Por Jose Vicente Figueroa
En el marco de las fiestas de la independencia de Cartagena, celebrada por bandos y carrosas entre los días del 5 al 11 del mes de noviembre, alguna persona o banda criminal arrancó el brazo derecho de una estatua en la plaza trinidad. Brazo que hace falta, pues era usado por “el tamborilero” en las marchas de dicha independencia hace más de doscientos años. ¿A qué personas o colectivo se le puede ocurrir tal propósito? ¿Por qué padeció el músico y no la estatua de Pedro Romero o la del sacerdote Diego Umaña? Ha pasado más de un mes y el misterio sigue oculto.
Y si bien no me considero un psicoanalista o parecido, pues meramente soy un escritor de anécdotas post-modernas, quizás esto responde a una emergencia de la cultura: la ausencia de ella. Aquella idea generalizada en el imaginario colectivo que somos un pueblo sin identidad que habita en una isla para turistas, y que por tanto los elementos que le componen son externos o independientes de “nosotros”.
El centro histórico es, al menos, un recinto para aquellos hombres de remotas tierras que depositan su dinero entre cadenas de turismo, y no para el heredero africano o el colombiano promedio que por fortuna o maldición tuvo que migrar hacia la costa. Cartagena es un pedazo de mar del cual pretendemos huir entre la asfixia del calor, la humedad y la pobreza. No es Bogotá o Medellín, por ejemplo, que respiran cultura ciudadana, arte e innovación. Es más bien el hermano feo que se disfraza o maquilla de historia para disimular su precariedad.
Por ello, el brazo que hace falta en la plaza es el del músico o gestor cultural, y no el del luchador o sacerdote. De alguna forma, reconozcámoslo, somos una comunidad religiosa atrapada por el romanticismo u orfandad metafísica que explota hacia la resiliencia, el combate y la supervivencia cotidiana. O en otras palabras más castizas: una gente que se declara héroe por respirar entre la basura y la fe de un mejor mañana.
Y, de hecho, aquella persona o colectivo que desmembró la fibra de vidrio del “tamborilero”, el material con el que está hecho la estatua, lo sentía tal como tú y yo en estos momentos. La diferencia entonces no yacía en el sentir, sino en la forma de sublimación de la misma: nosotros, los famosos ciudadanos de bien, nos desahogamos por medio de memes, comics, insultos, bromas, textos y/o quejas orales; ellos por medio de violencia al patrimonio. Dos caminos que responden a lo mismo: sentirnos extraños y perdidos en nuestro territorio.

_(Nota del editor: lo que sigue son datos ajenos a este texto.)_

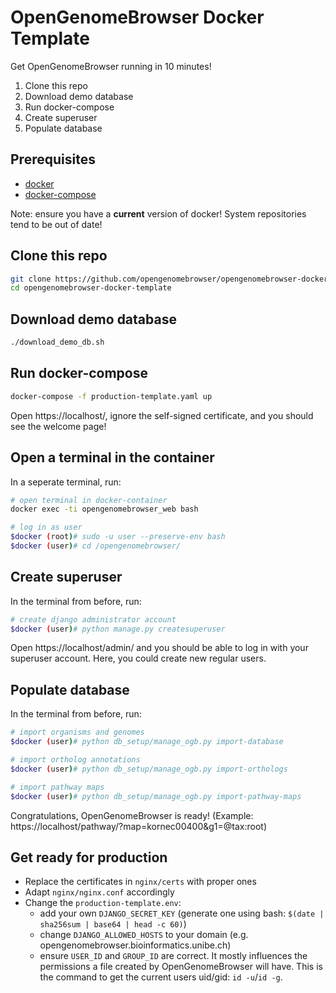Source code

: # OpenGenomeBrowser Docker Template

Get OpenGenomeBrowser running in 10 minutes!

1. Clone this repo
1. Download demo database
1. Run docker-compose
1. Create superuser
1. Populate database

## Prerequisites

- [docker](https://docs.docker.com/get-docker/)
- [docker-compose](https://docs.docker.com/compose/install/)

Note: ensure you have a **current** version of docker! System repositories tend to be out of date!

## Clone this repo

```bash
git clone https://github.com/opengenomebrowser/opengenomebrowser-docker-template.git
cd opengenomebrowser-docker-template
```

## Download demo database

```bash
./download_demo_db.sh
```

## Run docker-compose

```bash
docker-compose -f production-template.yaml up
```

Open https://localhost/, ignore the self-signed certificate, and you should see the welcome page!

## Open a terminal in the container

In a seperate terminal, run:

```bash
# open terminal in docker-container
docker exec -ti opengenomebrowser_web bash

# log in as user
$docker (root)# sudo -u user --preserve-env bash
$docker (user)# cd /opengenomebrowser/
```

## Create superuser

In the terminal from before, run:

```bash
# create django administrator account
$docker (user)# python manage.py createsuperuser
```

Open https://localhost/admin/ and you should be able to log in with your superuser account. Here, you could create new regular users.

## Populate database

In the terminal from before, run:

```bash
# import organisms and genomes
$docker (user)# python db_setup/manage_ogb.py import-database

# import ortholog annotations
$docker (user)# python db_setup/manage_ogb.py import-orthologs

# import pathway maps
$docker (user)# python db_setup/manage_ogb.py import-pathway-maps
```

Congratulations, OpenGenomeBrowser is ready! (Example: https://localhost/pathway/?map=kornec00400&g1=@tax:root)

## Get ready for production

- Replace the certificates in `nginx/certs` with proper ones
- Adapt `nginx/nginx.conf` accordingly
- Change the `production-template.env`:
  - add your own `DJANGO_SECRET_KEY` (generate one using bash: `$(date | sha256sum | base64 | head -c 60)`)
  - change `DJANGO_ALLOWED_HOSTS` to your domain (e.g. opengenomebrowser.bioinformatics.unibe.ch)
  - ensure `USER_ID` and `GROUP_ID` are correct. It mostly influences the permissions a file created by OpenGenomeBrowser will have. This is the command to get the current users uid/gid: `id -u`/`id -g`.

De hecho, el vandalismo fue también una respuesta a la carente voluntad política por la cultura ciudadana. ¡El político parece gobernar a espaldas de las necesidades de más de un millón de habitantes! Lo que se enseña en las escuelas es un contenido estructurado por el ministerio que poco o nada direcciona al estudiante a la apropiación de su ciudad. Es más bien una serie de información suficiente para graduarte, acceder a algún tipo de educación superior y conseguir un empleo.
Por ello Cartagena necesita una re-estructuración en su fundamento. Necesitamos que los ciudadanos sientan a su ciudad como un espacio para la potencialización del talento, y no como una cadena de hierro que ata hacia la pobreza. Una ciudad que por primera vez en su historia puede decirle a su pueblo, tal como lo declara el coro de una champeta moderna: me transformaste.